**About this task:** Update these lines by changing "average value" to "mean value" wherever it appears, keeping everything else the same and leaving out the pictures.

────────────────────────────────────────

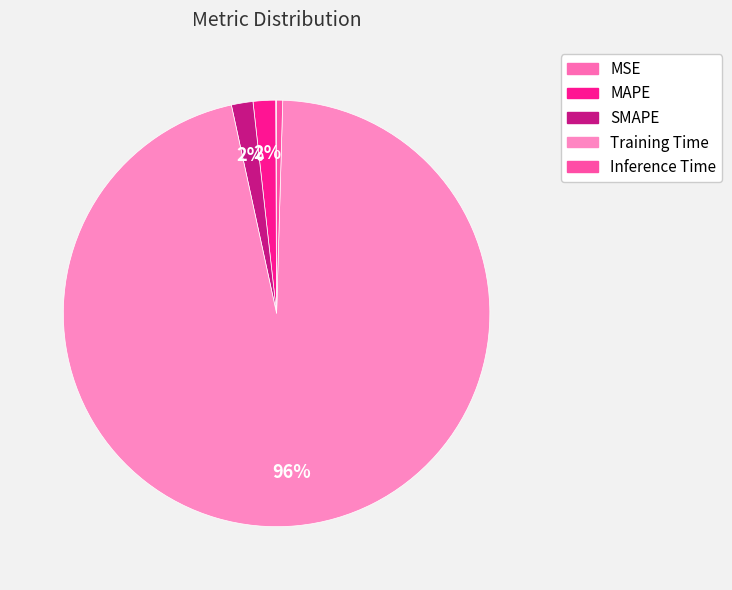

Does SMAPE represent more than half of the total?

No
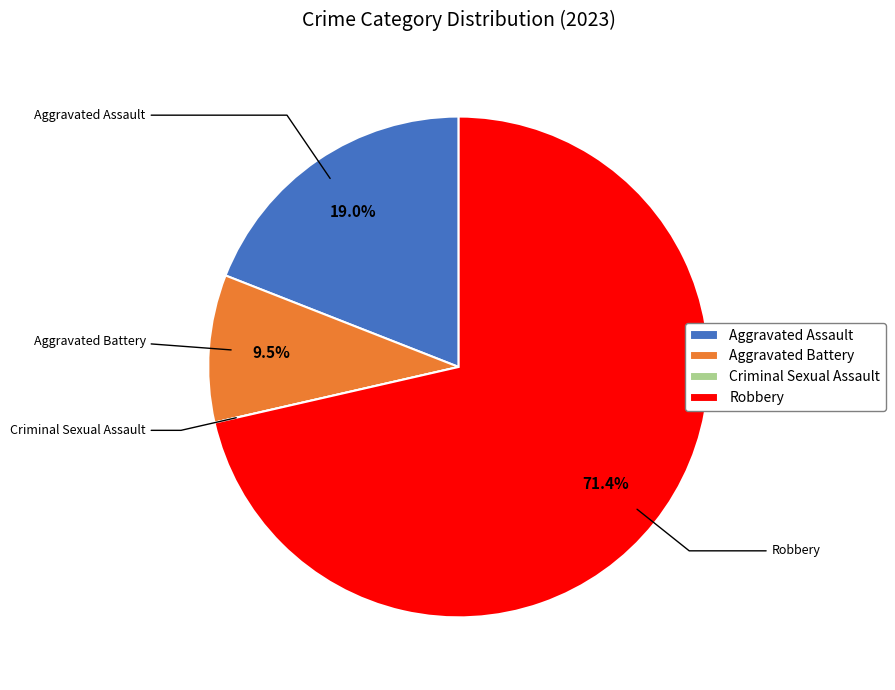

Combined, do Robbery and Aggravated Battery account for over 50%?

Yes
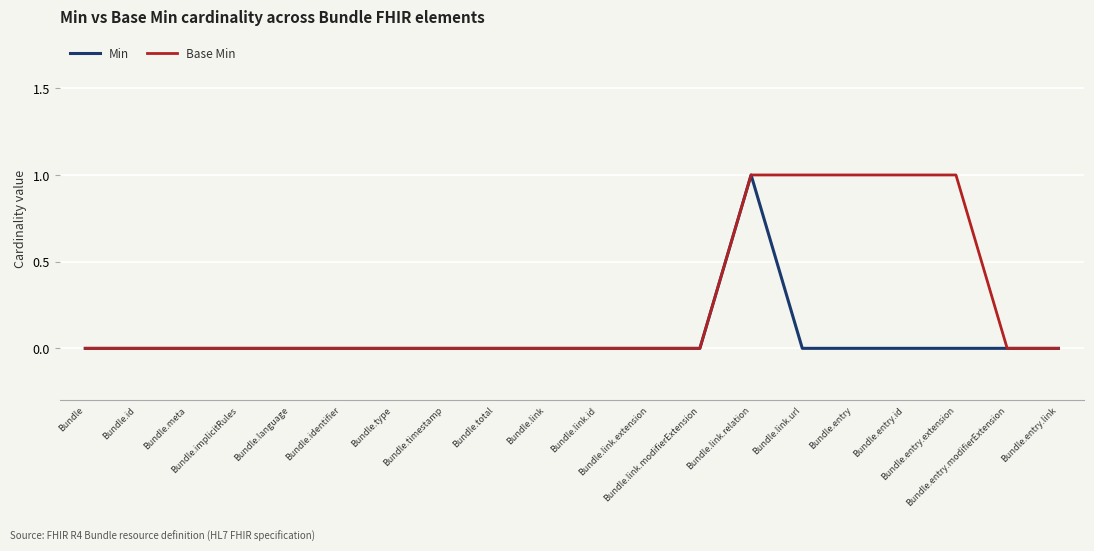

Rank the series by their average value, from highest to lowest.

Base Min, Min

────────────────────────────────────────

**Your solution:**
Does SMAPE represent more than half of the total?

No

Combined, do Robbery and Aggravated Battery account for over 50%?

Yes

Rank the series by their mean value, from highest to lowest.

Base Min, Min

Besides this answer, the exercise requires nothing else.